I love it when music, design and philately collide. And it’s happening again, thanks to the Royal Mail. Attention cool uncles and that boring guy who used to corner me at university house parties: Pink Floyd is being immortalised!
Last year marked the 50th anniversary of Pink Floyd’s founding, though it feels like they’ve been around for a lot longer, since every David Gilmour guitar solo goes for 50 years in its own right. Royal Mail’s tribute issue clocks in at no less than 10 stamps, which, much like a prog rock album, is more than anyone asked for and a lot more than was necessary to get the job done.
There are six stamps featuring album covers…
…plus a minisheet comprising four stamps marking live performances by the band:
We’re starting to see more and more album covers on stamps. No doubt postal administrations need to recruit younger collectors as the old ones die off. And what better way to pique interest among freshly-retired baby boomers than to start bunging their childhood on stamps?
Luckily for all of us, whatever you might think of the musical content of an album, they tend to look sensational in this new artistic context. The ominous Animals cover loses nothing in effect, even though it’s a stamp, not a prog rock cover, so we can’t fold out the other half to see the clouds rolling in over Battersea Power Station. I wonder how many letter-senders will notice the flying pig.

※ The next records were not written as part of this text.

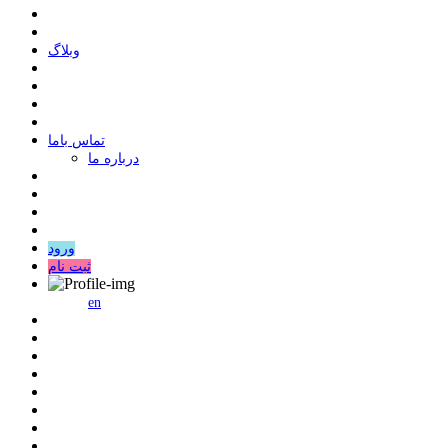
وبلاگ
ﺗﻤﺎﺱ ﺑﺎﻣﺎ
درباره ما
ورود
ثبت نام
en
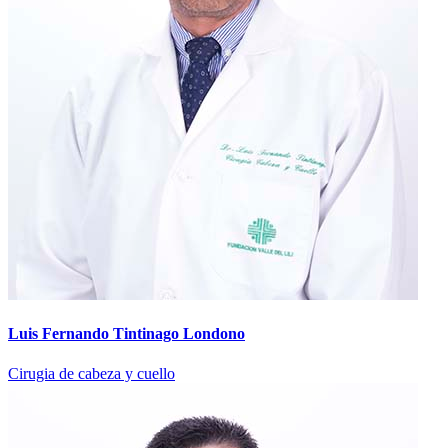
Luis Fernando Tintinago Londono
Cirugia de cabeza y cuello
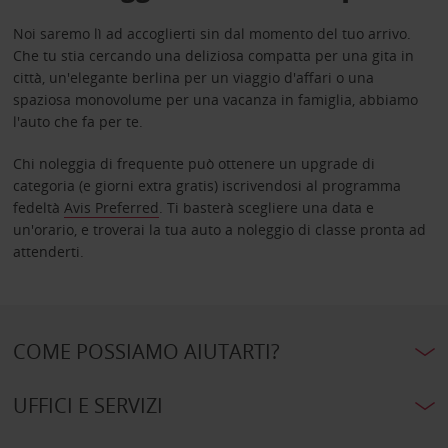
Noi saremo lì ad accoglierti sin dal momento del tuo arrivo.
Che tu stia cercando una deliziosa compatta per una gita in
città, un'elegante berlina per un viaggio d'affari o una
spaziosa monovolume per una vacanza in famiglia, abbiamo
l'auto che fa per te.
Chi noleggia di frequente può ottenere un upgrade di
categoria (e giorni extra gratis) iscrivendosi al programma
fedeltà
Avis Preferred
. Ti basterà scegliere una data e
un'orario, e troverai la tua auto a noleggio di classe pronta ad
attenderti.
COME POSSIAMO AIUTARTI?
UFFICI E SERVIZI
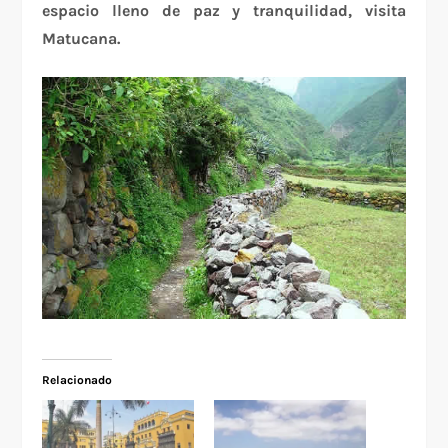
espacio lleno de paz y tranquilidad, visita
Matucana.
Relacionado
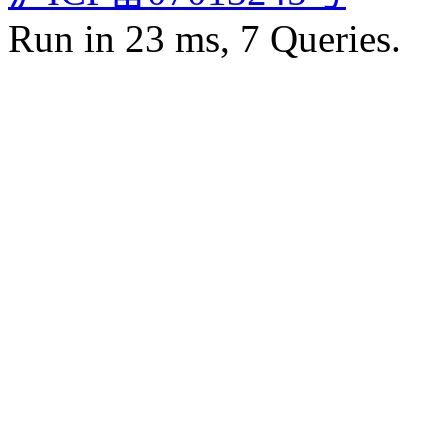
Run in 23 ms, 7 Queries.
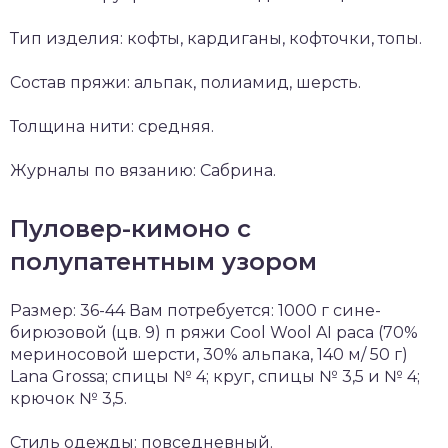
Тип изделия: кофты, кардиганы, кофточки, топы.
Состав пряжи: альпак, полиамид, шерсть.
Толщина нити: средняя.
Журналы по вязанию: Сабрина.
Пуловер-кимоно с
полупатентным узором
Размер: 36-44 Вам потребуется: 1000 г сине-
бирюзовой (цв. 9) п ряжи Cool Wool AI раса (70%
мериносовой шерсти, 30% альпака, 140 м/ 50 г)
Lana Grossa; спицы № 4; круг, спицы № 3,5 и № 4;
крючок № 3,5.
Стиль одежды: повседневный.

For the benefit of connoisseurs and my uncle, the other albums featured are The Piper at the Gates of Dawn, Atom Heart Mother, The Dark Side of the Moon, Wish You Were Here, and The Endless River. There are a few firsts among them. We’ve seen livestock on British stamps plenty of times before, but I don’t think we’ve seen a cow mooning us with quite so much glee as the one on the cover of Atom Heart Mother. And I haven’t checked, but I’d bet that this is the first time a stamp from the UK, or possibly anywhere, has featured a dude on fire.
If you’re loving this, you might like to chase up Royal Mail’s 2010 Classic Album Covers issue, which included Pink Floyd’s Division Bell as well as Bowie’s Ziggy Stardust cover which I featured on this site when the great man passed. This new issue retains that lovely touch of having the vinyl peeking out from behind the cover, evocative of both the era, and of poor record storage.

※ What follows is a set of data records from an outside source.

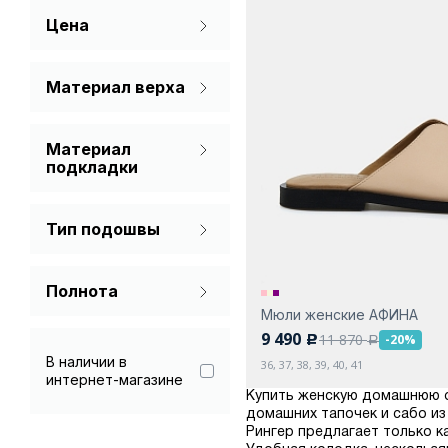
Цена
Красный
Мятный
Материал верха
Натуральная кожа
Розовый
Материал
Натуральный мех
Серый
подкладки
Мех натуральный
Фиолетовый
Тип подошвы
Натуральная кожа
Без каблука
Полнота
Мюли женские АФИНА
Стандарт
9 490
11 870
-20%
c
a
В наличии в
36, 37, 38, 39, 40, 41
интернет-магазине
Купить женскую домашнюю об
домашних тапочек и сабо из
Рингер предлагает только к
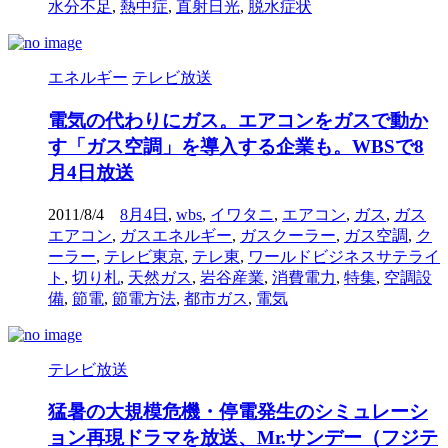
水分不足
,
熱中症
,
直射日光
,
脱水症状
エネルギー
テレビ放送
電気の代わりにガス。エアコンをガスで動か
す「ガス空調」を導入する企業も。WBSで8
月4日放送
2011/8/4
8月4日
,
wbs
,
イワタニ
,
エアコン
,
ガス
,
ガス
エアコン
,
ガスエネルギー
,
ガスクーラー
,
ガス空調
,
ク
ーラー
,
テレビ東京
,
テレ東
,
ワールドビジネスサテライ
ト
,
切り札
,
天然ガス
,
岩谷産業
,
消費電力
,
特集
,
空調設
備
,
節電
,
節電方法
,
都市ガス
,
電気
テレビ放送
猛暑の大規模危機・停電発生のシミュレーシ
ョン再現ドラマを放送、Mr.サンデー（フジテ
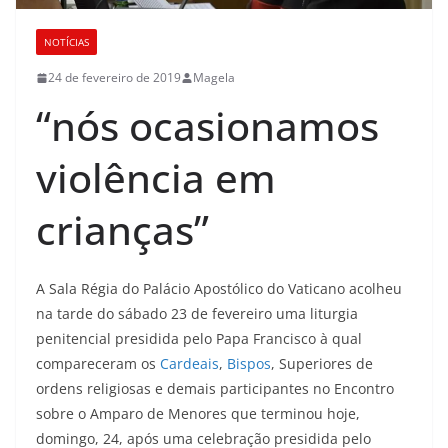
NOTÍCIAS
24 de fevereiro de 2019
Magela
“nós ocasionamos
violência em
crianças”
A Sala Régia do Palácio Apostólico do Vaticano acolheu
na tarde do sábado 23 de fevereiro uma liturgia
penitencial presidida pelo Papa Francisco à qual
compareceram os
Cardeais
,
Bispos
, Superiores de
ordens religiosas e demais participantes no Encontro
sobre o Amparo de Menores que terminou hoje,
domingo, 24, após uma celebração presidida pelo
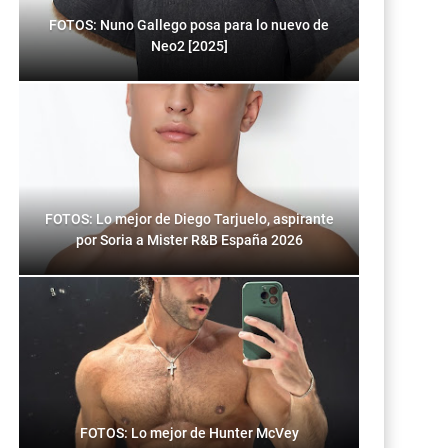
FOTOS: Nuno Gallego posa para lo nuevo de
Neo2 [2025]
FOTOS: Lo mejor de Diego Tarjuelo, aspirante
por Soria a Mister R&B España 2026
FOTOS: Lo mejor de Hunter McVey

Maybe it’s because they’d already used Division Bell that The Endless River snuck onto a stamp. It only came out in 2014 and got pretty middling reviews (“ghastly faux-psychedelic dinner-party muzak” – The Independent). Apparently, being the most pre-ordered album of all time on Amazon UK is all it takes to get a stamp these days.
I’m also not so sold on the live performance stamps. I know Pink Floyd were renowned for their live shows, but despite the extra-wide dimensions, I find them a bit, y’know, dull. Somehow, a tiny piece of paper just doesn’t capture the experience of being there. Though The Wall one comes up OK, mainly because of The Wall.
If you currently have smoke coming out of your ears and you’re screaming at your gadget, “Why is a self-described ‘punk’ featuring Pink Floyd on his so-called ‘punk’ blog?” then I completely understand. The Floyd are, of course, intimately tied up with the overblown, overproduced sounds that punk was reacting against. The first thing I would say is that you’re taking my moniker far too literally. The second thing I would say is, I don’t write about music, I write about culture and design. And the third thing I would say is, read this article I stumbled across at Coke Machine Glow, which argues coherently that Pink Floyd’s Animals was, in retrospect, one of the best punk albums of the 1970s.
Then go and have a conversation with the boring guy who always cornered me at university house parties.
The Pink Floyd stamps are out on July 7.